**HOW TO COMPLETE THIS TASK:** Retype, word for word, every line of the records below starting at the one that contains "parameter [0:0] PrintSimCfg = 1'b0;" and ending at the one that contains "localparam type data_t"; include both of those lines and nothing more.

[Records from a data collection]
•••••
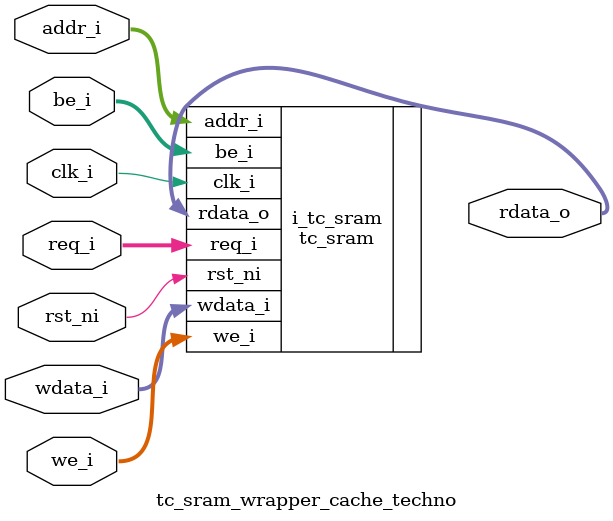
<source format=v>
module tc_sram_wrapper_cache_techno (
	clk_i,
	rst_ni,
	req_i,
	we_i,
	addr_i,
	wdata_i,
	be_i,
	rdata_o
);
	// Trace: common/local/util/tc_sram_wrapper_cache_techno.sv:14:13
	parameter [31:0] NumWords = 32'd1024;
	// Trace: common/local/util/tc_sram_wrapper_cache_techno.sv:15:13
	parameter [31:0] DataWidth = 32'd128;
	// Trace: common/local/util/tc_sram_wrapper_cache_techno.sv:16:13
	parameter [31:0] ByteWidth = 32'd8;
	// Trace: common/local/util/tc_sram_wrapper_cache_techno.sv:17:13
	parameter [31:0] NumPorts = 32'd2;
	// Trace: common/local/util/tc_sram_wrapper_cache_techno.sv:18:13
	parameter [31:0] Latency = 32'd1;
	// Trace: common/local/util/tc_sram_wrapper_cache_techno.sv:19:26
	parameter SimInit = "none";
	// Trace: common/local/util/tc_sram_wrapper_cache_techno.sv:20:26
	parameter BYTE_ACCESS = 1;
	// Trace: common/local/util/tc_sram_wrapper_cache_techno.sv:21:13
	parameter [0:0] PrintSimCfg = 1'b0;
	// Trace: common/local/util/tc_sram_wrapper_cache_techno.sv:23:13
	parameter [31:0] AddrWidth = (NumWords > 32'd1 ? $clog2(NumWords) : 32'd1);
	// Trace: common/local/util/tc_sram_wrapper_cache_techno.sv:24:13
	parameter [31:0] BeWidth = ((DataWidth + ByteWidth) - 32'd1) / ByteWidth;
	// Trace: common/local/util/tc_sram_wrapper_cache_techno.sv:25:26
	// removed localparam type addr_t
	// Trace: common/local/util/tc_sram_wrapper_cache_techno.sv:26:26
	// removed localparam type data_t
	// Trace: common/local/util/tc_sram_wrapper_cache_techno.sv:27:26
	// removed localparam type be_t
	// Trace: common/local/util/tc_sram_wrapper_cache_techno.sv:29:3
	input wire clk_i;
	// Trace: common/local/util/tc_sram_wrapper_cache_techno.sv:30:3
	input wire rst_ni;
	// Trace: common/local/util/tc_sram_wrapper_cache_techno.sv:32:3
	input wire [NumPorts - 1:0] req_i;
	// Trace: common/local/util/tc_sram_wrapper_cache_techno.sv:33:3
	input wire [NumPorts - 1:0] we_i;
	// Trace: common/local/util/tc_sram_wrapper_cache_techno.sv:34:3
	input wire [(NumPorts * AddrWidth) - 1:0] addr_i;
	// Trace: common/local/util/tc_sram_wrapper_cache_techno.sv:35:3
	input wire [(NumPorts * DataWidth) - 1:0] wdata_i;
	// Trace: common/local/util/tc_sram_wrapper_cache_techno.sv:36:3
	input wire [(NumPorts * BeWidth) - 1:0] be_i;
	// Trace: common/local/util/tc_sram_wrapper_cache_techno.sv:38:3
	output wire [(NumPorts * DataWidth) - 1:0] rdata_o;
	// Trace: common/local/util/tc_sram_wrapper_cache_techno.sv:43:3
	tc_sram #(
		.NumWords(NumWords),
		.DataWidth(DataWidth),
		.ByteWidth(ByteWidth),
		.NumPorts(NumPorts),
		.Latency(Latency),
		.SimInit(SimInit),
		.PrintSimCfg(PrintSimCfg)
	) i_tc_sram(
		.clk_i(clk_i),
		.rst_ni(rst_ni),
		.req_i(req_i),
		.we_i(we_i),
		.be_i(be_i),
		.wdata_i(wdata_i),
		.addr_i(addr_i),
		.rdata_o(rdata_o)
	);
endmodule

</source>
•••••
**TASK RESPONSE:**
	parameter [0:0] PrintSimCfg = 1'b0;
	// Trace: common/local/util/tc_sram_wrapper_cache_techno.sv:23:13
	parameter [31:0] AddrWidth = (NumWords > 32'd1 ? $clog2(NumWords) : 32'd1);
	// Trace: common/local/util/tc_sram_wrapper_cache_techno.sv:24:13
	parameter [31:0] BeWidth = ((DataWidth + ByteWidth) - 32'd1) / ByteWidth;
	// Trace: common/local/util/tc_sram_wrapper_cache_techno.sv:25:26
	// removed localparam type addr_t
	// Trace: common/local/util/tc_sram_wrapper_cache_techno.sv:26:26
	// removed localparam type data_t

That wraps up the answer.